Pierre Boucher ne cachait pas que le plan Marshall, dont il dirigea les services graphiques, fut une source de revenus considérables et d’opportunités de commandes vantant le renouveau de l’Ouest sous l’égide américaine, grâce à des opérations comme "Le train de l’Europe". De grands organismes tels l’ONU ou l’Unesco et des ministères usent également des thèmes récurrents dans leurs campagnes d’images promotionnelles. La direction de la Documentation et de la Diffusion française, qui dépend du ministère de l’Information dans le cadre de ses missions de documentation et d’édition, publie La Documentation photographique sous forme de portfolios thématiques et de plaquettes à l’adresse des enseignants. Pour cela, elle passe des commandes à la plupart des photographes qui puisent également dans leurs archives. L’un des commanditaires les plus importants est le Commissariat général au tourisme qui organise de véritables campagnes de prise de vue à travers le pays pour des dépliants, des affiches et des brochures. En 1959, un programme d’affiches intitulé "France vivante" privilégie des images "vivantes et animées". Si les opérateurs sont en majorité des Parisiens, des photographes ancrés dans leur terroir comme Yan et des étrangers comme Ina Bandy offrent un œil neuf qui s’inscrit bel et bien dans la photographie humaniste.

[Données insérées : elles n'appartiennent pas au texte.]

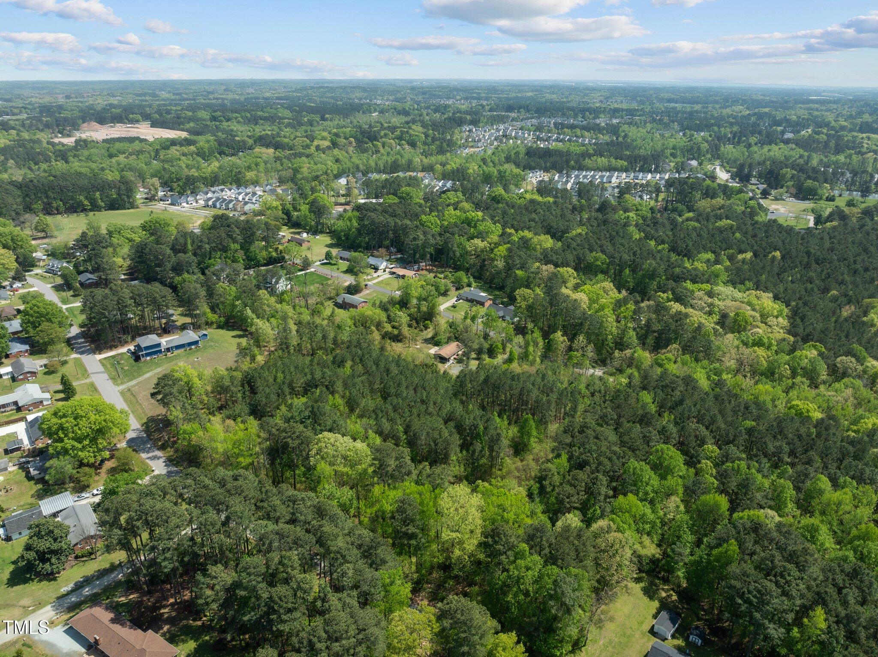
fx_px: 608
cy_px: 328
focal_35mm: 24
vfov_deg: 56.8
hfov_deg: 71.6
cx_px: 439
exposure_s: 1/1600
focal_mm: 12.29
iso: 110
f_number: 2.8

Sabine Weiss : Paris. Contrejour

Vers le statut d'œuvre d'art

La guerre d’Espagne a formé de grands reporters photo, la guerre du Vietnam intronise la télévision qui marque la fin des photographes illustrateurs et le déclin des grands périodiques illustrés.
Au cours de cette même période, Hubert Damisch analyse le caractère éphémère de la photographie dont la spécificité se situe moins au niveau de sa production que de sa consommation. Sous l’influence d’Otto Steinert, et en opposition à la photographie humaniste, se développe la "Subjektive Fotografie" qui exclut l’image professionnelle de ses expositions et prône le tirage 30 x 40 comme œuvre d’art. Ce courant, né en Allemagne, privilégie la vision personnelle comme démarche esthétique valorisant l’acte créateur de l’auteur. Son influence en Europe et aux États-Unis reste circonscrite à un milieu restreint de photographes. Dans les années 1960, alors que le Groupe des XV est à bout de souffle et que celui des Trente-quarante, initié par Roger Doloy, reste très marginal, de jeunes auteurs et des critiques se rassemblent pour promouvoir une autre photographie. Pour s’élever contre le conformisme qui s’empare de la photographie française, ils tentent, sans y parvenir, de fédérer les illustrateurs toujours isolés. Mais c’est la création des Rencontres internationales de la photographie d’Arles, en 1970, et la venue dans les années qui suivent d’Imogen Cunningham, d’Ansel Adams, d’Eugène Smith qui marquent un véritable tournant en reconnaissant le photographe non comme un simple illustrateur ou un reporter mais comme un auteur.